O presidente Luiz Inácio Lula da Silva (PT) afirmou que deve viajar a Washington no início de março para se encontrar com o presidente dos Estados Unidos, Donald Trump. A previsão foi feita nesta terça-feira (27), durante uma entrevista coletiva concedida no momento em que Lula desembarcava no Panamá. O petista está no país caribenho para participar do Fórum Econômico Internacional da América Latina e Caribe, evento que reúne líderes políticos, empresários e representantes de organismos internacionais.
Segundo Lula, o encontro com Trump é necessário para que os dois líderes possam alinhar posições e tratar de temas delicados da política internacional. Em tom direto, o presidente brasileiro disse que certos assuntos só avançam quando os chefes de Estado “conversam olhando um no olho do outro”. A frase, simples, mas carregada de simbolismo, resume o estilo diplomático que Lula costuma adotar desde seus primeiros mandatos.
Durante a entrevista, o presidente contou que vem mantendo uma agenda intensa de contatos com lideranças mundiais. “Eu conversei com o Trump ontem, eu conversei com o Macron hoje, eu conversei com o Boric hoje e depois vou conversar com mais gente”, afirmou. Lula explicou que esses diálogos fazem parte de uma articulação maior em defesa do multilateralismo, da democracia e da retomada do crescimento econômico global, temas que voltaram ao centro do debate internacional nos últimos meses.
Para o presidente, a expectativa é positiva. Lula disse estar convencido de que a relação entre Brasil e Estados Unidos tende a se normalizar “logo, logo”. Segundo ele, fortalecer o diálogo entre países é fundamental para que as economias voltem a crescer e para que a população sinta resultados concretos. “É isso que o povo espera de todos nós”, declarou, em um tom mais político e próximo do eleitor comum.
Vale lembrar que Lula não participou do Fórum Econômico Mundial, realizado em Davos, na Suíça, entre os dias 19 e 23 de janeiro. Na ocasião, a representação brasileira ficou sob responsabilidade da ministra da Gestão e Inovação em Serviços Públicos, Esther Dweck. Já nesta quarta-feira (28), o presidente brasileiro deve discursar no evento que ficou conhecido como o “Davos da América Latina”, reforçando a importância da integração regional e da cooperação econômica entre os países latino-americanos.
Outro ponto abordado por Lula foi o telefonema recente com Donald Trump. Segundo o presidente, um dos temas discutidos foi o conselho de paz criado pelo republicano. Lula pediu que o escopo do órgão se concentre exclusivamente na situação da Faixa de Gaza e defendeu que a Palestina tenha um assento garantido no grupo. Para ele, qualquer tentativa de mediação sem a presença palestina perde legitimidade desde o início.

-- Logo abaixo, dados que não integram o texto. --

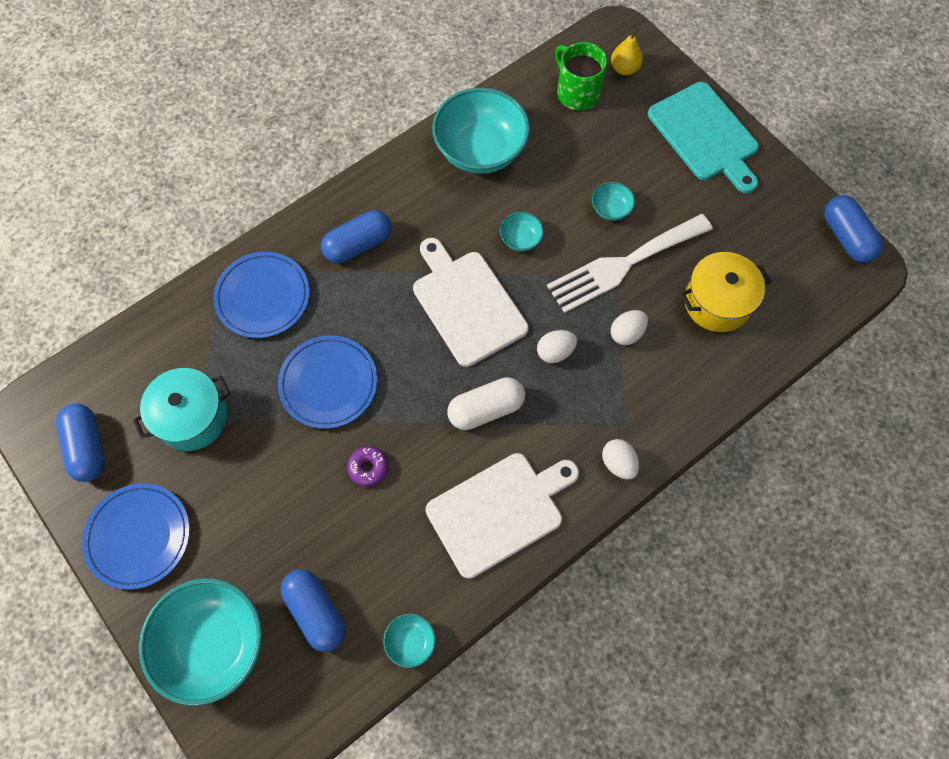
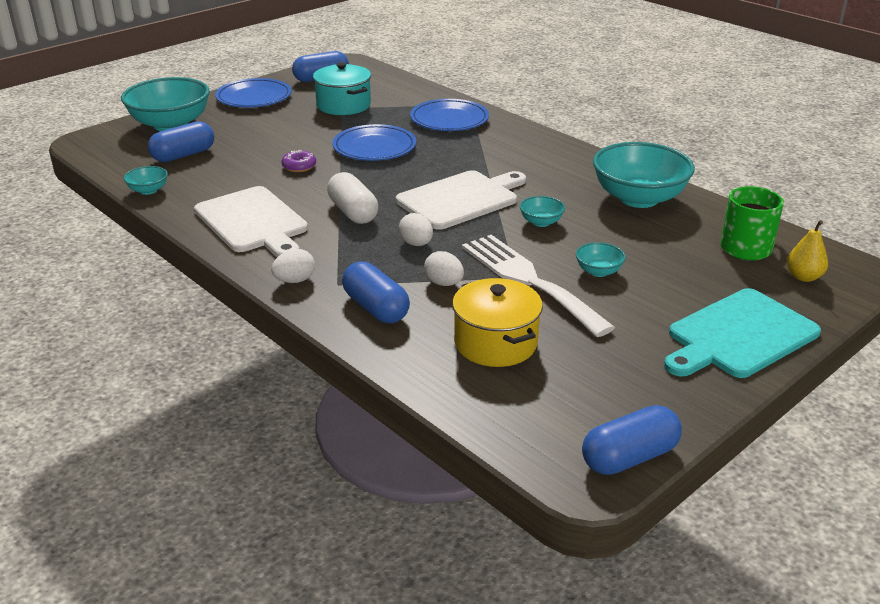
camera: 85 degrees right, 35 degrees down
blue capsule [321,210,392,263] -> blue capsule moved to [342,261,410,323]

A conversa também incluiu a situação da Venezuela, país que vive uma crise política e econômica prolongada. Os Estados Unidos entraram com ações para prender Nicolás Maduro, acusado de narcoterrorismo. Lula, no entanto, adotou um discurso cauteloso e defendeu que a solução para o impasse venezuelano deve partir do próprio povo do país. “Quem vai encontrar uma solução para o povo da Venezuela é o próprio povo venezuelano. Não será o Brasil, não será os Estados Unidos”, afirmou.

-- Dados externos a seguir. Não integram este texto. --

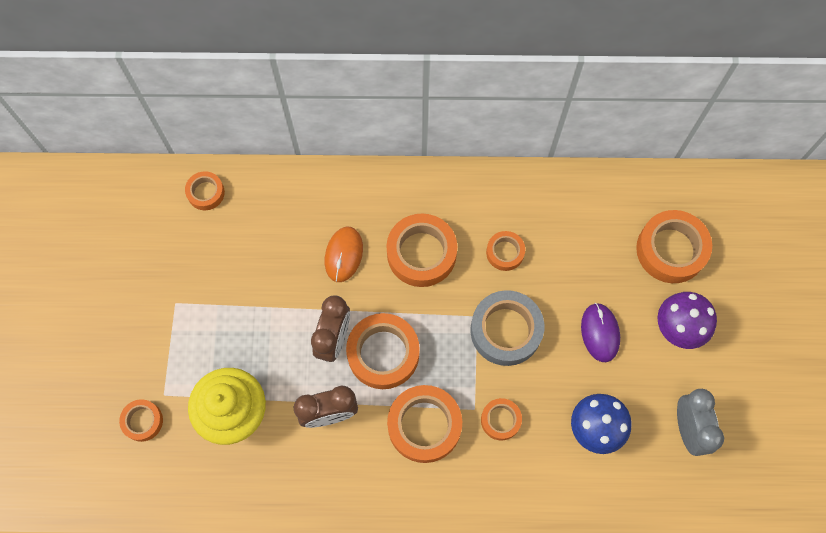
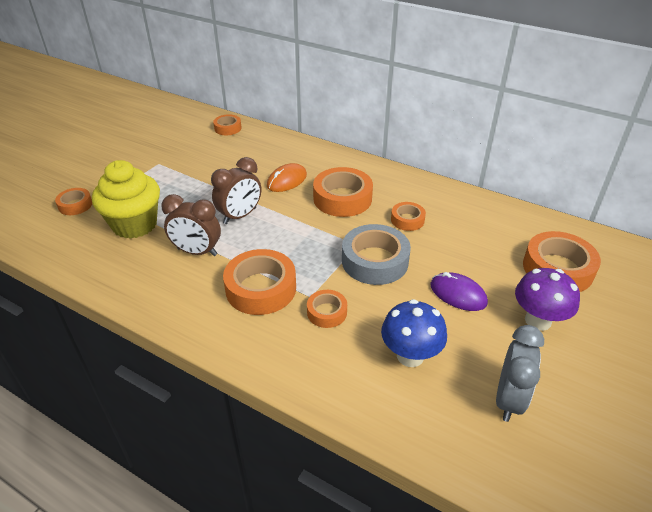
camera: 30 degrees right, 30 degrees down
orange tape [346,313,420,389] -> none
purple mouse [581,303,620,362] -> purple mouse turned 75 degrees counterclockwise [430,272,488,311]

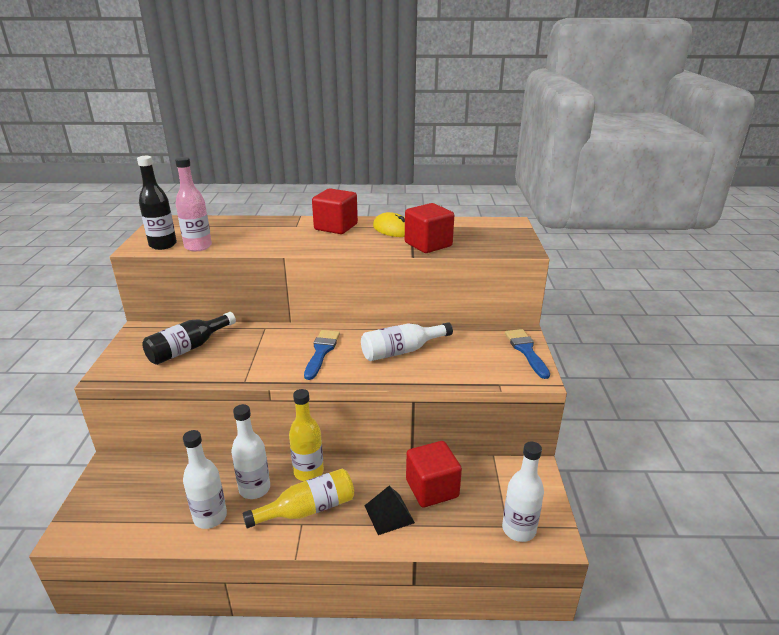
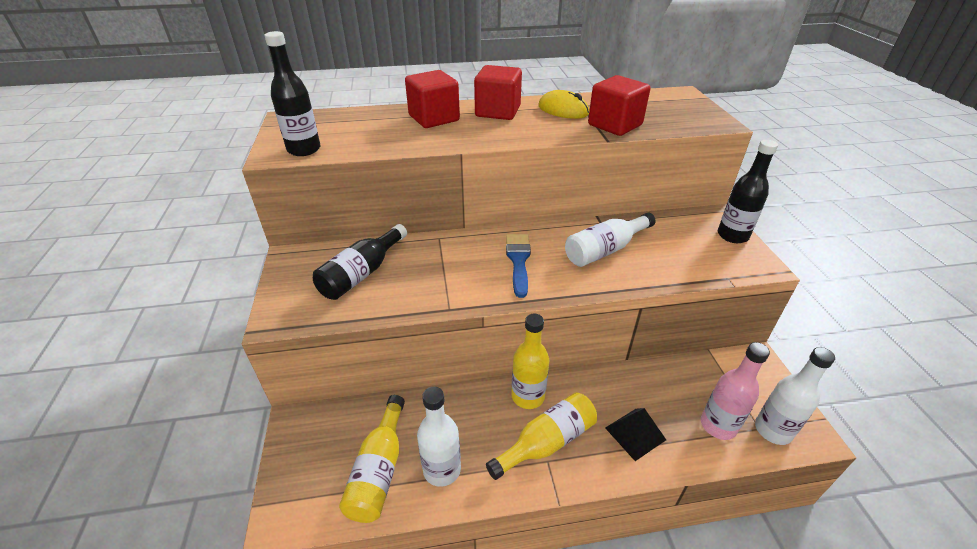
camera: 10 degrees left, 10 degrees up
pink bottle [175,157,212,251] -> pink bottle moved to [701,342,770,440]
white bottle [231,404,270,499] -> none
red cube [406,441,462,508] -> red cube moved to [405,70,460,128]
blue brush [505,329,550,379] -> black bottle [718,140,778,243]
none -> yellow bottle [339,395,405,523]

Segundo o presidente brasileiro, a comunidade internacional precisa ter paciência e atuar de forma responsável, ajudando para que os venezuelanos possam decidir seu próprio destino. A fala reflete uma posição que Lula já expressou outras vezes: evitar intervenções externas diretas e apostar no diálogo como caminho principal.

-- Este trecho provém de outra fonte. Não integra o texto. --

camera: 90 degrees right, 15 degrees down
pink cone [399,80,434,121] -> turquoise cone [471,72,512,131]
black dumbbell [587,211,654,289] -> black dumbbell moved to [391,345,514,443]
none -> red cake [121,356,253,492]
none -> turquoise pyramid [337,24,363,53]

Com a possível viagem a Washington marcada para março, o governo brasileiro sinaliza que pretende intensificar sua atuação no cenário internacional. Em um mundo cada vez mais polarizado, Lula aposta no contato direto, na conversa franca e no peso da diplomacia tradicional para tentar reposicionar o Brasil como um ator relevante nas grandes decisões globais.